Check every line of the entries below for the word "input". Then give the number of lines that have it, with nothing added.

(Source information):
++++++++++++++++++++

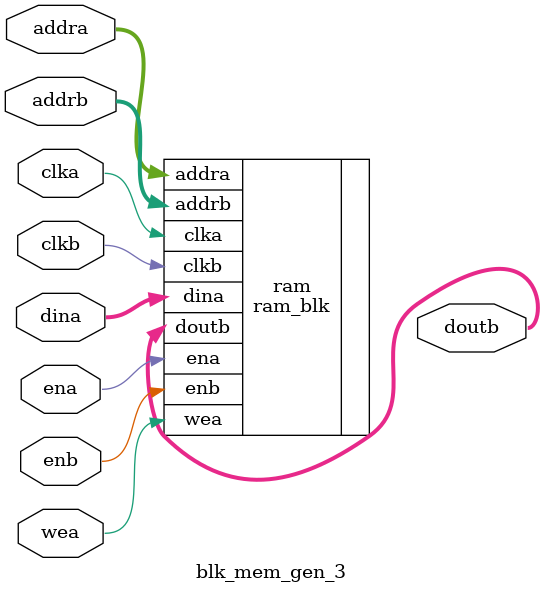
<source format=v>
`timescale 1ns / 1ps

module blk_mem_gen_3 #(
    parameter ADDR_BITS = 5,
    parameter DATA_BITS = 193
)
(
    input [(ADDR_BITS - 1):0] addra,
    input clka,
    input [(DATA_BITS - 1):0] dina,
    input ena,
    input wea,

    input [(ADDR_BITS - 1):0] addrb,
    input clkb,
    output [(DATA_BITS - 1):0] doutb,
    input enb
);

    ram_blk #(
        .ADDR_BITS(ADDR_BITS),
        .DATA_BITS(DATA_BITS)
    ) ram (
        .addra(addra),
        .clka(clka),
        .dina(dina),
        .ena(ena),
        .wea(wea),
        .addrb(addrb),
        .clkb(clkb),
        .doutb(doutb),
        .enb(enb)
    );
endmodule

</source>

++++++++++++++++++++

(Answer to this task): 8